**Document excerpt:**
>>

The error you already know

In pydantic you never trusted the wire. You ran the bytes through a model and let model_validate decide whether they deserved to be called a User. That habit is the most transferable thing you carried over, and it still holds here. The wire still lies, and the honest type for whatever JSON.parse returns is unknown.

user.ts
type User = { name: string; age: number };
// You could annotate JSON.parse as User
// and the compiler would nod.
// pydantic trained you out of that, so
// you keep the honest type instead.
const data: unknown = JSON.parse(payload);
// The honest type refuses to be read until
// something proves what it holds.
// This is the boundary doing its job,
// before a single field is touched.
const user: User = {
name: data.name,
age: data.age,
};

You could have annotated the result User and moved on. TypeScript would have believed you, and the cost would have come due later, at runtime, in a field that was a string when you promised a number. The honest unknown moves that cost forward to right here, where you can still do something about it. The compiler will not let you read data.name until something proves the shape. That something is the part pydantic used to do for you.

user.ts(10,28) 'data' is of type 'unknown'.

Watch the habit become the idiom

The fix is pydantic's idea, spelled for a language where the types are gone by the time the program runs. A pydantic model is two things wearing one name. It is a runtime validator and it is a type. zod splits that one job into a schema you can run and a type you can read off it, so you still describe the shape only once.

Step through it at your own pace. Each click is one move.

Step 1 of 4

pydantic, the habit you trust. BaseModel names the fields, model_validate checks the JSON before you touch it.

user.pyPython
from pydantic import BaseModel

class User(BaseModel):
    name: str
    age: int
    nickname: str | None = None

# Validate the untrusted JSON
# at the boundary.
user = User.model_validate(payload)

Here's what each move does.

<<

[Collected data]

>>

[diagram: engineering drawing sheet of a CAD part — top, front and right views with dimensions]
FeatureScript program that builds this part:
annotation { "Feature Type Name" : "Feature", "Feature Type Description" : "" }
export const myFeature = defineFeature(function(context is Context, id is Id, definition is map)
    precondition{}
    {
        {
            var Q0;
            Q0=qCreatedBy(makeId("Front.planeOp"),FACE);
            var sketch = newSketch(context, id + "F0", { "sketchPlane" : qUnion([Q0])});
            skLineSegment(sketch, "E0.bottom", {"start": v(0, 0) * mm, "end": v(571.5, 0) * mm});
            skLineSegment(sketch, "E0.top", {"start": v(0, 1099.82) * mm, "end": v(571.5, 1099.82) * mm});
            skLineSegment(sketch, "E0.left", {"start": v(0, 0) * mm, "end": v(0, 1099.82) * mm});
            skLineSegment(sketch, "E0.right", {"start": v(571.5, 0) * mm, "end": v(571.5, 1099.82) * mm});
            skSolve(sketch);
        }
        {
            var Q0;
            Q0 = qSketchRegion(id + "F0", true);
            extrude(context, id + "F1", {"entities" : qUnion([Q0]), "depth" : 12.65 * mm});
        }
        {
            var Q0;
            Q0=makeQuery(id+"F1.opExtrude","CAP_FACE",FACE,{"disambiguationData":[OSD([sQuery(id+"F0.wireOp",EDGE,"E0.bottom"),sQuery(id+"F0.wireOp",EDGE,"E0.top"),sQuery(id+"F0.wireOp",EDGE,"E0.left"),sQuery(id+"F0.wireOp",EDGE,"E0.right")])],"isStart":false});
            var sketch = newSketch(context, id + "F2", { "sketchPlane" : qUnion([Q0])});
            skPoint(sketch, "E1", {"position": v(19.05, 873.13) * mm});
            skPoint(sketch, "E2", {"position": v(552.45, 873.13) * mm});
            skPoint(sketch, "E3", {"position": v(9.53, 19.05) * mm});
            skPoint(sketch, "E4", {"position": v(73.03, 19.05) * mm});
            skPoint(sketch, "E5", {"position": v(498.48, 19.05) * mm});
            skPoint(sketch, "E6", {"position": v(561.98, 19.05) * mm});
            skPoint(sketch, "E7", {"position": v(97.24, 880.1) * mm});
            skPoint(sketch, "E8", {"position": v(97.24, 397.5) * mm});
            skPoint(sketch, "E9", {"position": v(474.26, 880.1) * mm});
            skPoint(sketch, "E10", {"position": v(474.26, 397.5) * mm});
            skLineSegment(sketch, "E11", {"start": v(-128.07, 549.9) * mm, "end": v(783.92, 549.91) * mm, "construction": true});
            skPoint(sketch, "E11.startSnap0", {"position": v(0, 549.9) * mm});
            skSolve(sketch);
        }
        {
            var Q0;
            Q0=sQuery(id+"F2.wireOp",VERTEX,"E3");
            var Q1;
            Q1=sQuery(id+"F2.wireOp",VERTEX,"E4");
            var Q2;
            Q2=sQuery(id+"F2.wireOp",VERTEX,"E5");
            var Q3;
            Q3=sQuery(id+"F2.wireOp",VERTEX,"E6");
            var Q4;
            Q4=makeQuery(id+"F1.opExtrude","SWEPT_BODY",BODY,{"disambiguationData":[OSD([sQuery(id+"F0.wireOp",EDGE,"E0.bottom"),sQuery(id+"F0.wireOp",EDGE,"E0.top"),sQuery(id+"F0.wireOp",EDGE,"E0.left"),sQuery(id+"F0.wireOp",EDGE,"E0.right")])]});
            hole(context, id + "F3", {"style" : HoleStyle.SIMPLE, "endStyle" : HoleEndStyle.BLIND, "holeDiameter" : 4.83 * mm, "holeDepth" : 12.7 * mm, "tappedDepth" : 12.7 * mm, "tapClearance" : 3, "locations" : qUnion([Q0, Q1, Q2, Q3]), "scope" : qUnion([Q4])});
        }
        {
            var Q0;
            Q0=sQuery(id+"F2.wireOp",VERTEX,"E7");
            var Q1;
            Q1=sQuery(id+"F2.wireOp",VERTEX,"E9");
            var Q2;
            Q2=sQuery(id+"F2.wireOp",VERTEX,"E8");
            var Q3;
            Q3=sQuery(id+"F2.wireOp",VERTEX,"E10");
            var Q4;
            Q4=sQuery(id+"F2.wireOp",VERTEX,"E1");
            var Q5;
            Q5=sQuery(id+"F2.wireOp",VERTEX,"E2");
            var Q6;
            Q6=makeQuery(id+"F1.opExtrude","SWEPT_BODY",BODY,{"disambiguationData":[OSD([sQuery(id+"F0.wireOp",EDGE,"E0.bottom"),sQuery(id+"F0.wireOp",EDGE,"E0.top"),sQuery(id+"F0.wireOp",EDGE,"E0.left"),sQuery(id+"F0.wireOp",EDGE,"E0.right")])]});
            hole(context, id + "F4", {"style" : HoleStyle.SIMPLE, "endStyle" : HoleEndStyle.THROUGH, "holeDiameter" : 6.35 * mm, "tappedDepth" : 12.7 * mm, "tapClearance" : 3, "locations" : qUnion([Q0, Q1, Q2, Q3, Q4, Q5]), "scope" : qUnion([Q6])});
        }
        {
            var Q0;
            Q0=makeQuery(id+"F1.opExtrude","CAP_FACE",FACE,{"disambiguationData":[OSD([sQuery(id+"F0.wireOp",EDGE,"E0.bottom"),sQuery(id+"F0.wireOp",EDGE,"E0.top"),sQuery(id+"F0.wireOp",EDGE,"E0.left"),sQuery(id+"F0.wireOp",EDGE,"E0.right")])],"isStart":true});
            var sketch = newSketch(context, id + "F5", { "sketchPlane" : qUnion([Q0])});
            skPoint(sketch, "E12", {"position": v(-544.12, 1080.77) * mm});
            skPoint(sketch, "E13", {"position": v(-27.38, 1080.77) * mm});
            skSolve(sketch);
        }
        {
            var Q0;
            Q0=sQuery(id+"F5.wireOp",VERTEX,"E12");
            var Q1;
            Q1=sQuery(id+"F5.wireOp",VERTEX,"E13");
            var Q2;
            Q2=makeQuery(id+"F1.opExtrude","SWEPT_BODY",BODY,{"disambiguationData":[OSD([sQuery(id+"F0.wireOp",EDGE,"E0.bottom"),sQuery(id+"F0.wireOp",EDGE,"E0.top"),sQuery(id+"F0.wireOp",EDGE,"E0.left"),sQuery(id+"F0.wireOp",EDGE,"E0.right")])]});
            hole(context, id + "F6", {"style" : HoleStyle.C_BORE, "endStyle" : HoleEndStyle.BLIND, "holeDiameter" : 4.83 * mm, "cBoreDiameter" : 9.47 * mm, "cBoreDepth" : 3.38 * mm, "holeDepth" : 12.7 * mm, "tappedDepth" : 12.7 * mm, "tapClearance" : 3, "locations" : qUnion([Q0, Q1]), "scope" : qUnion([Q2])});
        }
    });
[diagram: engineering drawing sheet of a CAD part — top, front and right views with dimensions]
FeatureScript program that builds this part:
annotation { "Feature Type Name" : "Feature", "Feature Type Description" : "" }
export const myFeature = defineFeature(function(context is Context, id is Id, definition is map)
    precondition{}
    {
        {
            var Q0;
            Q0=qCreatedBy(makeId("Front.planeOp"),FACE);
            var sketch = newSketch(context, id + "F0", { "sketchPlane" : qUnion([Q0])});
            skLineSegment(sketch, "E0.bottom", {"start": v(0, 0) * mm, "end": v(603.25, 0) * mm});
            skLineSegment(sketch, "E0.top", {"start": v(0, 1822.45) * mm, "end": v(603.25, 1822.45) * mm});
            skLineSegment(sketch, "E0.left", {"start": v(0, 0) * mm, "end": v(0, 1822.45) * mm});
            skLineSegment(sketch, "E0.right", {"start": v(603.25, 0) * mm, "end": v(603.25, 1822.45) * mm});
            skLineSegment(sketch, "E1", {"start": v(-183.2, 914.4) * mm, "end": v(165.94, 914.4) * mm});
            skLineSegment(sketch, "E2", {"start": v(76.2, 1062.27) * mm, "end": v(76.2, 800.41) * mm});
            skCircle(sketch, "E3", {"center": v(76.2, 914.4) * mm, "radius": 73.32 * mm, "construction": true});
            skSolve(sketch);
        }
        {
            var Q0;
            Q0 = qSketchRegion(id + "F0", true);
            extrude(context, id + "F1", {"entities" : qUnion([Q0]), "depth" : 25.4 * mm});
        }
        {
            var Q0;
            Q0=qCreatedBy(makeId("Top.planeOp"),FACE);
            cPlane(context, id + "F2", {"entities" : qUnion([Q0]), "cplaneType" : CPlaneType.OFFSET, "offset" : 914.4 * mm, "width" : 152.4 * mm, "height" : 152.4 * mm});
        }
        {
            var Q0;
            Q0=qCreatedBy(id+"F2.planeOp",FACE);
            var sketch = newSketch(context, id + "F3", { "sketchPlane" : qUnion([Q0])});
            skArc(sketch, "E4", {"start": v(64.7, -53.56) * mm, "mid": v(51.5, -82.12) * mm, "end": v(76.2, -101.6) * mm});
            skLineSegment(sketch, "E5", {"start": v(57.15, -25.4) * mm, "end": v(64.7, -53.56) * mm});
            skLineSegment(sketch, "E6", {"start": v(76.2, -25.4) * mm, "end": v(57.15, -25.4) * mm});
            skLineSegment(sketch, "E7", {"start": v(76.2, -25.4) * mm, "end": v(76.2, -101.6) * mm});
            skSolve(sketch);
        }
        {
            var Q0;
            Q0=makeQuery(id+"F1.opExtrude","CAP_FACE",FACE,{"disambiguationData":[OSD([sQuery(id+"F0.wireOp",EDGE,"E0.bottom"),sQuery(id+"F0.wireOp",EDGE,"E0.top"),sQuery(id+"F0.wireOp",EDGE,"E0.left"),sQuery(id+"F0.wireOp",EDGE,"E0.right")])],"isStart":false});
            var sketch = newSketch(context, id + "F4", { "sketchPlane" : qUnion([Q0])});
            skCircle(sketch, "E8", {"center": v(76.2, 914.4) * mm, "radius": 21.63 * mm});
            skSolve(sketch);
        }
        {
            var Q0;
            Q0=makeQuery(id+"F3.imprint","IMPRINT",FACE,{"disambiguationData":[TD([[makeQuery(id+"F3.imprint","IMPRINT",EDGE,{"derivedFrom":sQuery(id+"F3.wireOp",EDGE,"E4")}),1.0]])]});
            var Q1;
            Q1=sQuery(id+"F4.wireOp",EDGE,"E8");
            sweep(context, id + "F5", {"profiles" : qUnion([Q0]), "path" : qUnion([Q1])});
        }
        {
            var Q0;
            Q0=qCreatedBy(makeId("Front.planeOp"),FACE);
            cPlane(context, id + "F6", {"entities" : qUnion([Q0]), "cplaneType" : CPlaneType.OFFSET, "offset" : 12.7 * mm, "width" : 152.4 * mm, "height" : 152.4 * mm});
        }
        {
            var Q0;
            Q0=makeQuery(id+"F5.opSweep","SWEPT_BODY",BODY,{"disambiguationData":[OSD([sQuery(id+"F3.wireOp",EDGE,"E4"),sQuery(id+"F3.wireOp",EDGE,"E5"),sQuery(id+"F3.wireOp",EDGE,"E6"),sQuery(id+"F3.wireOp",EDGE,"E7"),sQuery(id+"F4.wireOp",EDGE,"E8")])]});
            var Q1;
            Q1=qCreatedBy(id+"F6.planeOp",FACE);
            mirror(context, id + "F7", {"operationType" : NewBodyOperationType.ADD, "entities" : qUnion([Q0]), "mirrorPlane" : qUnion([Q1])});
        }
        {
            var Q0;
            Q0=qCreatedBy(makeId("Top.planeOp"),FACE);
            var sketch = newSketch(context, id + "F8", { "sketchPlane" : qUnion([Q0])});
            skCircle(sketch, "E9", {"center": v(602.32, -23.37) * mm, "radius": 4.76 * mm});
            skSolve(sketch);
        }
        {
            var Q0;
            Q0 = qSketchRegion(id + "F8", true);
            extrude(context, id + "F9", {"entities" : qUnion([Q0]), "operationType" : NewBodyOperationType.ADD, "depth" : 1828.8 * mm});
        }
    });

<<

**Action item A:** In the text on moving from pydantic to zod, what two things is a pydantic model said to be?
**Action item B:** Write what comes next in the text on carrying pydantic validation habits over to TypeScript and zod, starting after its final sentence.

**Expected answer A:** A runtime validator and a type.

**Expected answer B:**
  • A BaseModel becomes a z.object(). The fields line up one for one, name: str turning into name: z.string().
  • An Optional[str] becomes .optional(), which means the key is allowed to be missing. That is a different thing from | null, which is a value that is present and empty. Keep the two apart.
  • A validator becomes .refine(). Where you wrote a field_validator that raised on a bad value, you chain .refine((n) => n >= 0) onto the field and keep the rule next to the shape.
  • model_validate becomes .parse(). It runs the schema against the data and throws when the shape is wrong, exactly where you want the failure to land.

The one move with no pydantic counterpart is the last line of the morph. z.infer<typeof User> reads the schema and produces the static type, so the value you check at runtime and the type the compiler checks come from one definition. In pydantic the class already was both. In TypeScript you write the schema and let z.infer hand you the type, and the shape is never written twice.

zod is not in this project, and you will not import it. The point of the lesson is the function living underneath .parse(). Write that function by hand once and you will know exactly what zod is doing for you the day you do reach for it.

Now make the compiler agree

Here is that boundary as plain TypeScript, no library in sight. parseUser takes unknown, the honest type for parsed JSON, and right now it lies. It asserts the value is a User without checking a thing. Replace the assertion with real runtime checks. Prove input is an object, prove name is a string and age is a number, throw when either fails, and return the value the compiler can finally trust. Keep the parameter unknown. This is the work zod automates for you, one .parse() standing in for the whole guard.